Filter these entries so that only lines with the word "following" remain.
++++++++
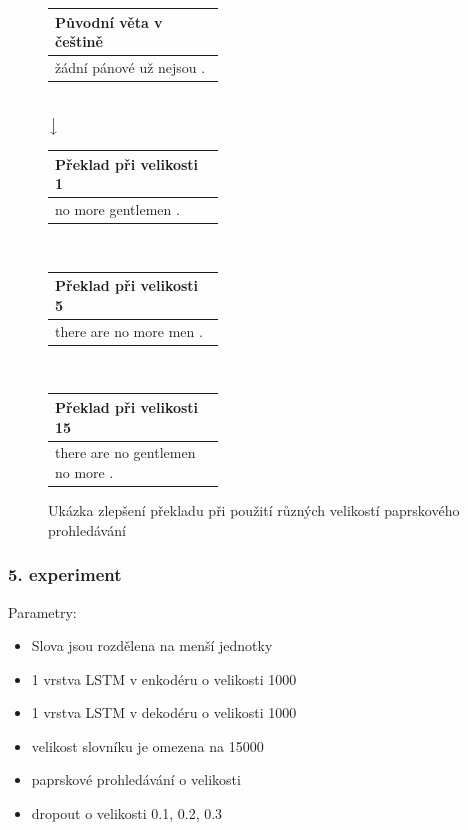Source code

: \begin{figure}[H]
    \begin{center}
        \begin{tabular}{| >{\centering\arraybackslash}p{0.4\linewidth} |}
          \hline
          Původní věta v češtině\\
          \hline
          žádní pánové už nejsou .\\
          \hline
        \end{tabular}
        \\ \vspace{2.5mm}
        $\big\downarrow$
        \\ \vspace{2.5mm}
        \begin{tabular}{| >{\centering\arraybackslash}p{0.4\linewidth} |}
          \hline
          Překlad při velikosti 1\\
          \hline
          no more gentlemen .\\
          \hline
        \end{tabular}
        \\ \vspace{5mm}
        \begin{tabular}{| >{\centering\arraybackslash}p{0.4\linewidth} |}
          \hline
          Překlad při velikosti 5\\
          \hline
          there are no more men .\\
          \hline
        \end{tabular}
        \\ \vspace{5mm}
        \begin{tabular}{| >{\centering\arraybackslash}p{0.4\linewidth} |}
          \hline
          Překlad při velikosti 15\\
          \hline
          there are no gentlemen no more .\\
          \hline
        \end{tabular}
    \end{center}
	\caption{Ukázka zlepšení překladu při použití různých velikostí paprskového prohledávání}
	\label{img:beamTranslation}
\end{figure}

\subsubsection{5. experiment}\label{experiment5}
Parametry:
\begin{itemize}
  \item Slova jsou rozdělena na menší jednotky
  \item 1 vrstva LSTM v enkodéru o velikosti 1000
  \item 1 vrstva LSTM v dekodéru o velikosti 1000
  \item velikost slovníku je omezena na 15000
  \item paprskové prohledávání o velikosti
  \item dropout o velikosti 0.1, 0.2, 0.3
\end{itemize}

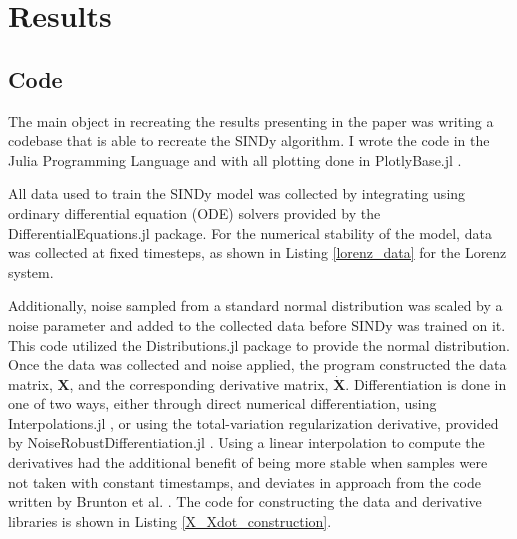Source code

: \documentclass[10pt]{paper}
\begin{document}
\section{Results}
\subsection{Code}
The main object in recreating the results presenting in the paper was writing a codebase that is able to recreate the SINDy algorithm. 
I wrote the code in the Julia Programming Language \cite{julia} and with all plotting done in PlotlyBase.jl \cite{PlotlyBase.jl}.

All data used to train the SINDy model was collected by integrating using ordinary differential equation (ODE) solvers provided by the DifferentialEquations.jl \cite{rackauckas2017differentialequations} package.
For the numerical stability of the model, data was collected at fixed timesteps, as shown in Listing \ref{lorenz_data} for the Lorenz system.


Additionally, noise sampled from a standard normal distribution was scaled by a noise parameter and added to the collected data before SINDy was trained on it. This code utilized the Distributions.jl \cite{JSSv098i16}\cite{Distributions.jl-2019} package to provide the normal distribution. 
Once the data was collected and noise applied, the program constructed the data matrix, $\mathbf X$, and the corresponding derivative matrix, $\mathbf {\dot X}$. Differentiation is done in one of two ways, either through direct numerical differentiation, using Interpolations.jl \cite{Interpolations.jl}, or using the total-variation regularization derivative, provided by NoiseRobustDifferentiation.jl \cite{chartrand2011numerical}\cite{NoiseRobustDifferentiation.jl}.
Using a linear interpolation to compute the derivatives had the additional benefit of being more stable when samples were not taken with constant timestamps, and deviates in approach from the code written by Brunton et al. \cite{sindy}. 
The code for constructing the data and derivative libraries is shown in Listing \ref{X_Xdot_construction}. 

\end{document}
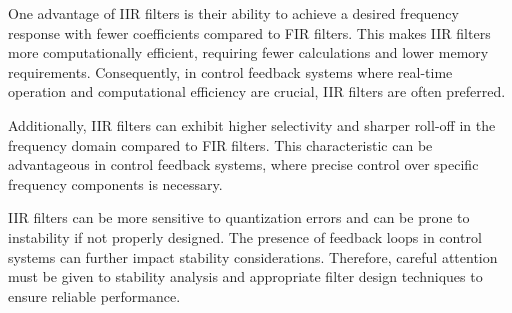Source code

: \documentclass[11pt]{article}
\begin{document}
One advantage of IIR filters is their ability to achieve a desired frequency response with fewer coefficients compared to FIR filters. This makes IIR filters more computationally efficient, requiring fewer calculations and lower memory requirements. Consequently, in control feedback systems where real-time operation and computational efficiency are crucial, IIR filters are often preferred.

Additionally, IIR filters can exhibit higher selectivity and sharper roll-off in the frequency domain compared to FIR filters. This characteristic can be advantageous in control feedback systems, where precise control over specific frequency components is necessary.

{}
IIR filters can be more sensitive to quantization errors and can be prone to instability if not properly designed. The presence of feedback loops in control systems can further impact stability considerations. Therefore, careful attention must be given to stability analysis and appropriate filter design techniques to ensure reliable performance.
\end{document}
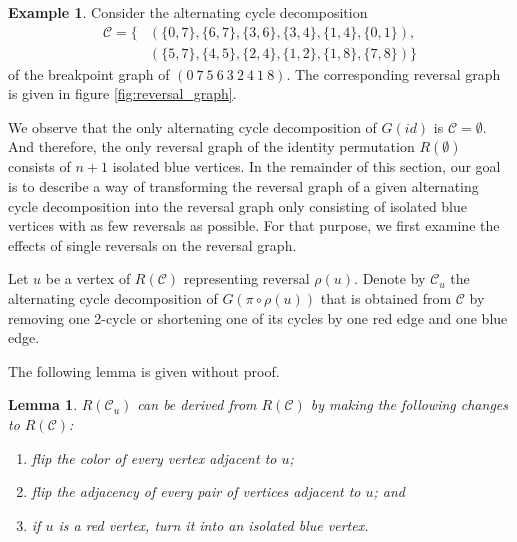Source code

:\documentclass[11pt,DIV=11]{scrartcl}
\def\padding{\vspace{2em}}
\newtheorem{lemma}[theorem]{Lemma}
\theoremstyle{definition}
\newtheorem{example}{Example}[theorem]
\theoremstyle{remark}
\begin{document}
\begin{example}
Consider the alternating cycle decomposition
\begin{align*}
    \mathcal{C} = \{&(\{0,7\},\{6,7\},\{3,6\},\{3,4\},\{1,4\},\{0,1\}), \\
                    &(\{5,7\},\{4,5\},\{2,4\},\{1,2\},\{1,8\},\{7,8\})\}
\end{align*}
of the breakpoint graph of $(0\ 7\ 5\ 6\ 3\ 2\ 4\ 1\ 8)$. The corresponding reversal graph is given in figure \ref{fig:reversal_graph}.
\end{example}

We observe that the only alternating cycle decomposition of $G(id)$ is $\mathcal{C} = \emptyset$. And therefore, the only reversal graph of the identity permutation $R(\emptyset)$ consists of $n+1$ isolated blue vertices. In the remainder of this section, our goal is to describe a way of transforming the reversal graph of a given alternating cycle decomposition into the reversal graph only consisting of isolated blue vertices with as few reversals as possible. For that purpose, we first examine the effects of single reversals on the reversal graph.\padding

Let $u$ be a vertex of $R(\mathcal{C})$ representing reversal $\rho(u)$. Denote by $\mathcal{C}_u$ the alternating cycle decomposition of $G(\pi \circ \rho(u))$ that is obtained from $\mathcal{C}$ by removing one 2-cycle or shortening one of its cycles by one red edge and one blue edge.

The following lemma is given without proof.

\begin{lemma}
\label{lem:3}
$R(\mathcal{C}_u)$ can be derived from $R(\mathcal{C})$ by making the following changes to $R(\mathcal{C})$:
\begin{enumerate}
    \item flip the color of every vertex adjacent to $u$;
    \item flip the adjacency of every pair of vertices adjacent to $u$; and
    \item if $u$ is a red vertex, turn it into an isolated blue vertex.
\end{enumerate}
\end{lemma}
\end{document}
++++++++
__SOLUTION TO THIS PROBLEM__:
The following lemma is given without proof.
$R(\mathcal{C}_u)$ can be derived from $R(\mathcal{C})$ by making the following changes to $R(\mathcal{C})$:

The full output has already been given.